Washington - Edward William Brooke, the first African- American popularly elected to the US Senate, was given Congress' highest award on Wednesday. President Barack Obama, who broke the highest glass ceiling for African Americans by capturing the presidency last year, said it was Brooke who blazed a trail that he and other black politicians followed.
Brooke, 90, was "a man who has spent his life breaking barriers and bridging divides across this country," Obama said at a ceremony awarding him the Congressional Gold Medal on Capitol Hill.

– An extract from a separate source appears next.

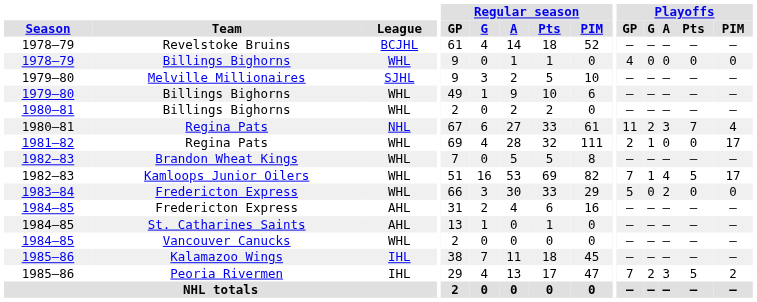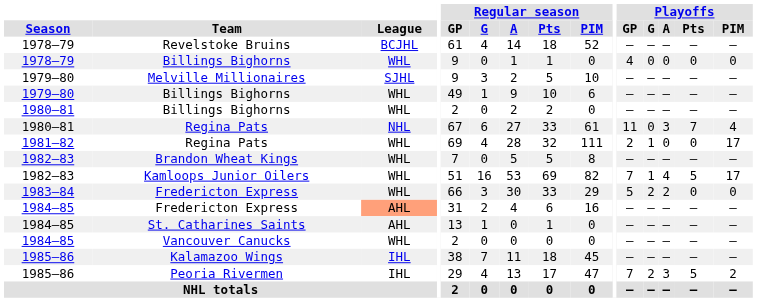1980–81 / Regina Pats | Playoffs / G: 2 -> 0
1983–84 / Fredericton Express | Playoffs / G: 0 -> 2
1984–85 / Fredericton Express | League: no background -> lightsalmon background
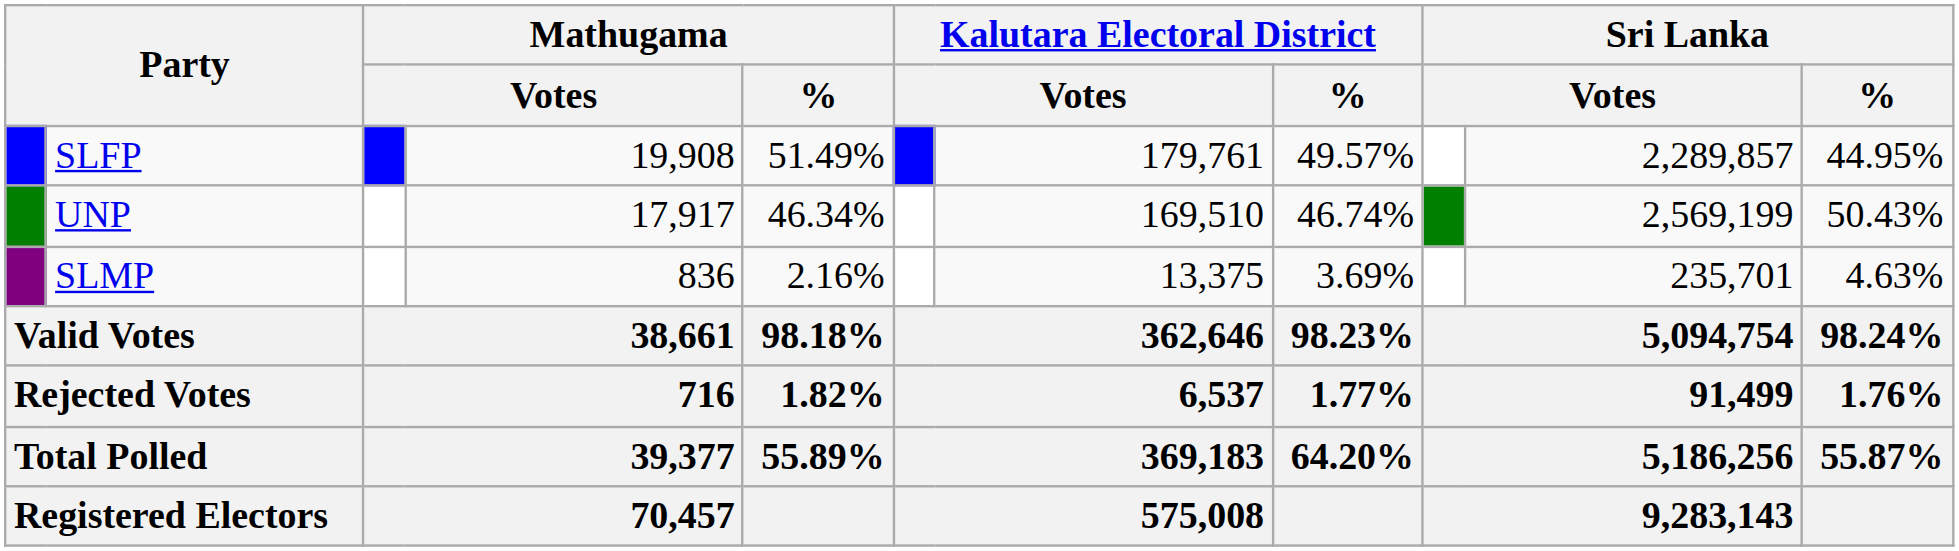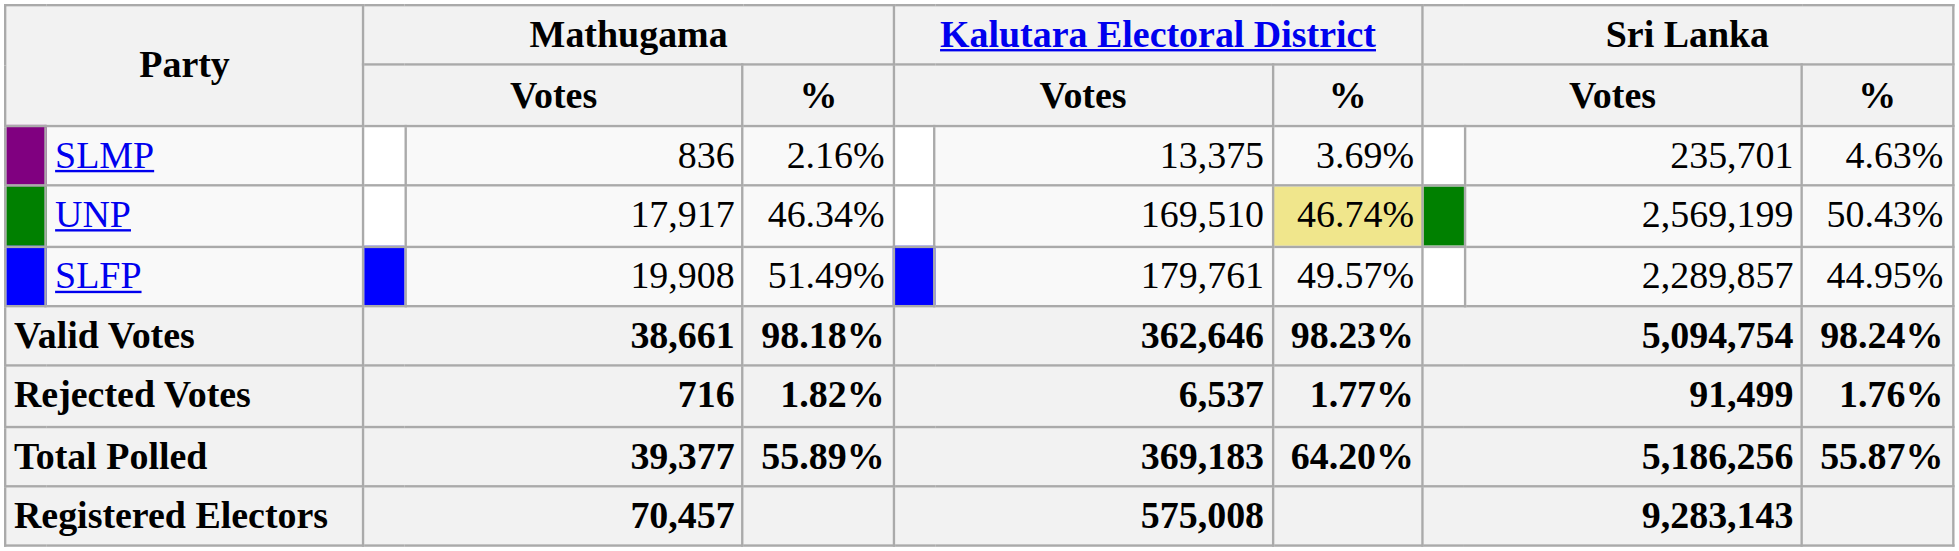rows swapped: SLFP <-> SLMP
UNP | Kalutara Electoral District / %: no background -> khaki background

Brooke, who grew up in an era of segregation in Washington, was elected to the Senate in 1966 by Massachusetts voters and remained in the chamber until 1975. A Republican, Brooke earlier served as Massachusetts' first African American attorney general.
Former president George W Bush in 2004 awarded Brooke the Presidential Medal of Freedom, the country's highest civilian honor.
Brooke spent much of his Senate career seeking more equality for minorities in the United States, but he was also respected for taking a moderate approach that sometimes put him at odds with other African-American politicians.
Brooke declined to join the Congressional Black Caucus when it was founded in 1971. But he was instrumental in convincing his Senate colleagues to designate Martin Luther King Jr's birthday a national holiday, after the civil rights leader's assassination in 1968.